Yesterday saw the Bank of England increase interest rates for the fourteenth consecutive month, which will increase the cost of borrowing and will impact on tracker mortgages immediately, with borrowers seeing repayments rise overnight.
Jonathan Ashworth, chief economist at ACCA, said:
“The Bank of England raised interest rates by a quarter point to 5.25% – the highest since early 2008. There was a three-way split on the Monetary Policy Committee. Six members voted for a quarter point rise, two voted for a half point hike, while one continued to opt for unchanged policy. The committee noted that the current monetary policy stance was restrictive and suggested that future decisions would depend on developments in the data. With inflation still elevated, the labour market tight, and underlying wage growth at record rates, the risk is for further monetary tightening at coming meetings.”
Lloyd Powell, head of ACCA Cymru/Wales, said:
“ACCA members in Wales are finding that sustainable sources of finance are increasingly difficult and time consuming to obtain.
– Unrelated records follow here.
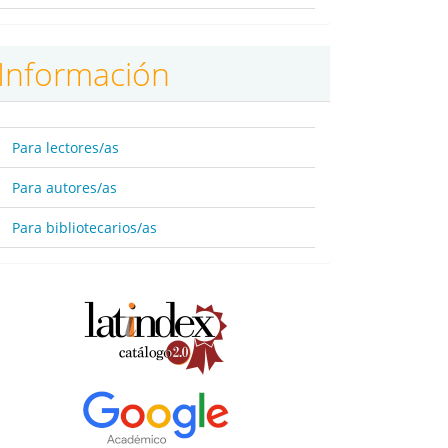
Información
Para lectores/as
Para autores/as
Para bibliotecarios/as
BBDD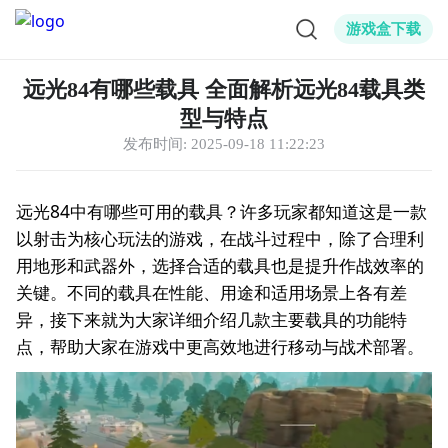
游戏盒下载
远光84有哪些载具 全面解析远光84载具类
型与特点
发布时间:
2025-09-18 11:22:23
远光84中有哪些可用的载具？许多玩家都知道这是一款
以射击为核心玩法的游戏，在战斗过程中，除了合理利
用地形和武器外，选择合适的载具也是提升作战效率的
关键。不同的载具在性能、用途和适用场景上各有差
异，接下来就为大家详细介绍几款主要载具的功能特
点，帮助大家在游戏中更高效地进行移动与战术部署。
Many businesses are resorting to non-sustainable sources – such as expensive overdrafts or even using owners’ credit cards. This will be a concern if it continues, especially given today’s decision by the Bank of England to raise interest rates.
“Companies fail because they run out of cash not necessarily because they are unprofitable. Recently company insolvencies jumped to their highest level since January 2019. This just underlines the importance of businesses proactively seeking finance before the crisis hits.”